The group sludged through the snow. It was soggy and melting, for it hadn’t snowed in a while, but it had rained yesterday.
“I’m all wet!” complained Sirius. The girls were using their platform spell so they could walk above the snow. “Show me how to do that?” he asked Jess.
“No way,” she said.
“Fine,” Black said huffily. He entered the greenhouse with wet robes and a grumpy expression. The teacher at that time, Professor Poddy, asked,
“Why the long face, Sirius Black? Cheer up!”
“Get stuffed,” muttered Sirius.
“What was that?” asked the slightly deaf professor.
“I was just saying, do we have enough?” Sirius corrected himself, referring to the amount of Venomous Tentacular lining the walls.
“Yes, I think so!” bellowed Professor Poddy, surveying the plants. Suddenly, one of them lunged spectacularly at Sirius’s foot.
“What the…?” asked Black. Bex started laughing, as the Venomous Tentaculars forced Sirius to perform a kind of complicated dance round the classroom, as he tried to avoid their sharp teeth. As soon as the other Marauders entered the room, the same ritual was repeated. The girls, of course, were in a muffled kind of hysterics.
“May Merlin curse you!” said Remus Lupin.
“I hate you,” said James simply. Sirius swore violently.

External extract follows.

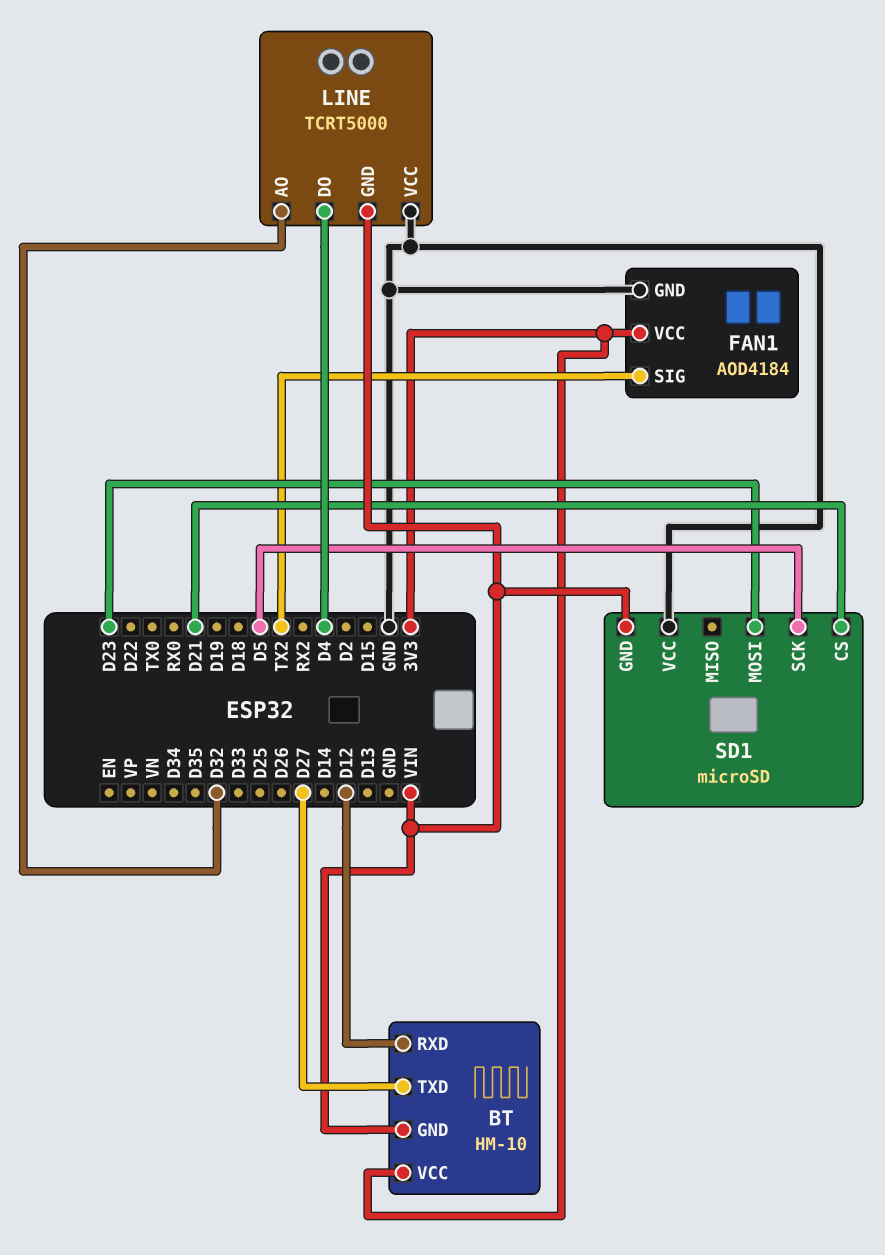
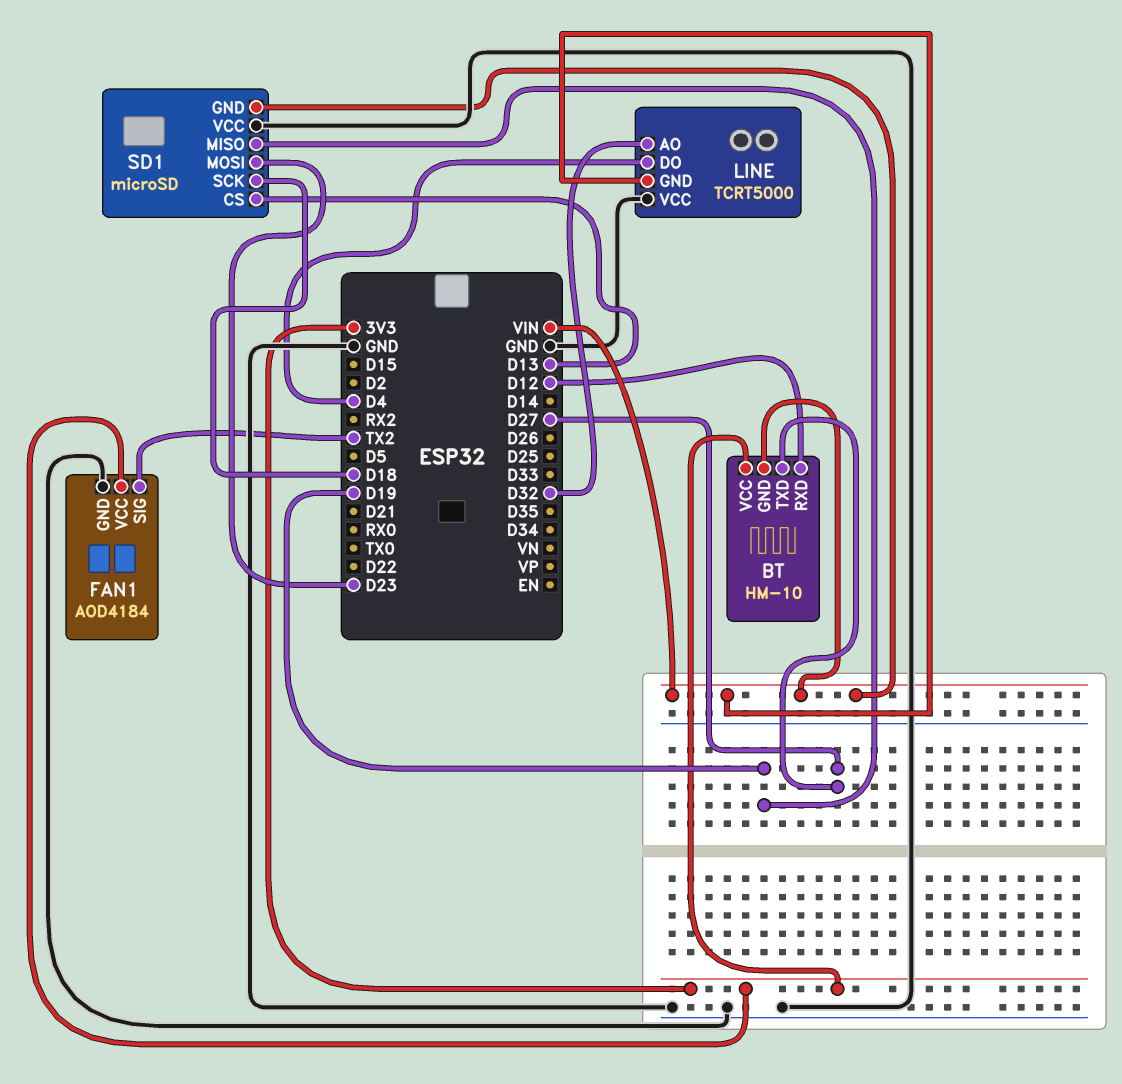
SD1 pin CS: D21 -> D13
SD1 pin MISO: none -> D19
SD1 pin SCK: D5 -> D18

“Hey,” asked Peter, “Why do my socks smell of hamburgers?” Sirius swore again.
^ ^ ^ ^ ^
Later on, Sirius met Bex in the library for their daily animagus session. To annoy him even more, Bex transformed, just within the five week limit.
“Darn!” he said. Well, he actually said a much worse word but if I wrote it down here this story would be rated Mature. Incidentally, Bex turned into a sleek black panther. However, when Bex told Lily she would be able to receive lessons from the boys, she seemed less than enthusiastic.
“It’s illegal,” Lily explained, and, regrettably, she never plucked up the courage to become an animagi. Jess eventually managed it, and turned into a chocolate Labrador, but Emily was always too afraid to accomplish it. In the end, only Jess and Bex were animagi.